» EXERCISE DIRECTIONS: Reproduce every one of the entries below, changing "visible point" to "detected point" wherever it occurs and keeping everything else the same.

[Point tracking data]
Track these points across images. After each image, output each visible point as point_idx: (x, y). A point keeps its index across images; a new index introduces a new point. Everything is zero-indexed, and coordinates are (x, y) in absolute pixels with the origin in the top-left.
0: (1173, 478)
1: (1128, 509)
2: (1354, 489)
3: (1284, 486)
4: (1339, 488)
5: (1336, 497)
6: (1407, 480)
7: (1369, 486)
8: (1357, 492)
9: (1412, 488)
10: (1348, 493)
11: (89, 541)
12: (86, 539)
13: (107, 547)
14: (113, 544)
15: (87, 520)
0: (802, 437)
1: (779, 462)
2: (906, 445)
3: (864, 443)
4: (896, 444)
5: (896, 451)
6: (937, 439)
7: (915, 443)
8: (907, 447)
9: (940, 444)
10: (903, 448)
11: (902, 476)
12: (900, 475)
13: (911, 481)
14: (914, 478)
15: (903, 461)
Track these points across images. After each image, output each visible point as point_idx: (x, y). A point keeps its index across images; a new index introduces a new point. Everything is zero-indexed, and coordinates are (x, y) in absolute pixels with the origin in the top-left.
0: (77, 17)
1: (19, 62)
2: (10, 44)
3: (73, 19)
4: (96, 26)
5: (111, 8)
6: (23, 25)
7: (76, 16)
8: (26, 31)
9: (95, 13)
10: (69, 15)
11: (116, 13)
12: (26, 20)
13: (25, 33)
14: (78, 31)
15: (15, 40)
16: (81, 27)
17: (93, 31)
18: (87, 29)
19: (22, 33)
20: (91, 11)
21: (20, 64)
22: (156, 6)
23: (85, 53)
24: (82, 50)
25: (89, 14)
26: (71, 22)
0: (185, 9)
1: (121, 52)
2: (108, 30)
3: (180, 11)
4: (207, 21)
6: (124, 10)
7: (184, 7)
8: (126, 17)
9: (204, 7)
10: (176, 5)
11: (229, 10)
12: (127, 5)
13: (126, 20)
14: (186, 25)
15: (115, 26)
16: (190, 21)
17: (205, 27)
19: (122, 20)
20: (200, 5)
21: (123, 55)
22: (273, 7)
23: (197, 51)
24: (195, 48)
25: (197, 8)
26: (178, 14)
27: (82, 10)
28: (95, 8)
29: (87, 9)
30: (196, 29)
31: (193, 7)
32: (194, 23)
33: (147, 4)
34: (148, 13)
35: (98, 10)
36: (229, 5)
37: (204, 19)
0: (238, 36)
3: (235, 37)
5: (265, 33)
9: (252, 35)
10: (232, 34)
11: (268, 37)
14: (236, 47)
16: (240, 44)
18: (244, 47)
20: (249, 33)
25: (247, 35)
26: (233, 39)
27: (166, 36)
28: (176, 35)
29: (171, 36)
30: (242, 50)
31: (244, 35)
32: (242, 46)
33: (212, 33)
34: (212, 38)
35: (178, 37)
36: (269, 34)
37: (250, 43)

» EXERCISE OUTPUT:
Track these points across images. After each image, output each detected point as point_idx: (x, y). A point keeps its index across images; a new index introduces a new point. Everything is zero-indexed, and coordinates are (x, y) in absolute pixels with the origin in the top-left.
0: (1173, 478)
1: (1128, 509)
2: (1354, 489)
3: (1284, 486)
4: (1339, 488)
5: (1336, 497)
6: (1407, 480)
7: (1369, 486)
8: (1357, 492)
9: (1412, 488)
10: (1348, 493)
11: (89, 541)
12: (86, 539)
13: (107, 547)
14: (113, 544)
15: (87, 520)
0: (802, 437)
1: (779, 462)
2: (906, 445)
3: (864, 443)
4: (896, 444)
5: (896, 451)
6: (937, 439)
7: (915, 443)
8: (907, 447)
9: (940, 444)
10: (903, 448)
11: (902, 476)
12: (900, 475)
13: (911, 481)
14: (914, 478)
15: (903, 461)
Track these points across images. After each image, output each detected point as point_idx: (x, y). A point keeps its index across images; a new index introduces a new point. Everything is zero-indexed, and coordinates are (x, y) in absolute pixels with the origin in the top-left.
0: (77, 17)
1: (19, 62)
2: (10, 44)
3: (73, 19)
4: (96, 26)
5: (111, 8)
6: (23, 25)
7: (76, 16)
8: (26, 31)
9: (95, 13)
10: (69, 15)
11: (116, 13)
12: (26, 20)
13: (25, 33)
14: (78, 31)
15: (15, 40)
16: (81, 27)
17: (93, 31)
18: (87, 29)
19: (22, 33)
20: (91, 11)
21: (20, 64)
22: (156, 6)
23: (85, 53)
24: (82, 50)
25: (89, 14)
26: (71, 22)
0: (185, 9)
1: (121, 52)
2: (108, 30)
3: (180, 11)
4: (207, 21)
6: (124, 10)
7: (184, 7)
8: (126, 17)
9: (204, 7)
10: (176, 5)
11: (229, 10)
12: (127, 5)
13: (126, 20)
14: (186, 25)
15: (115, 26)
16: (190, 21)
17: (205, 27)
19: (122, 20)
20: (200, 5)
21: (123, 55)
22: (273, 7)
23: (197, 51)
24: (195, 48)
25: (197, 8)
26: (178, 14)
27: (82, 10)
28: (95, 8)
29: (87, 9)
30: (196, 29)
31: (193, 7)
32: (194, 23)
33: (147, 4)
34: (148, 13)
35: (98, 10)
36: (229, 5)
37: (204, 19)
0: (238, 36)
3: (235, 37)
5: (265, 33)
9: (252, 35)
10: (232, 34)
11: (268, 37)
14: (236, 47)
16: (240, 44)
18: (244, 47)
20: (249, 33)
25: (247, 35)
26: (233, 39)
27: (166, 36)
28: (176, 35)
29: (171, 36)
30: (242, 50)
31: (244, 35)
32: (242, 46)
33: (212, 33)
34: (212, 38)
35: (178, 37)
36: (269, 34)
37: (250, 43)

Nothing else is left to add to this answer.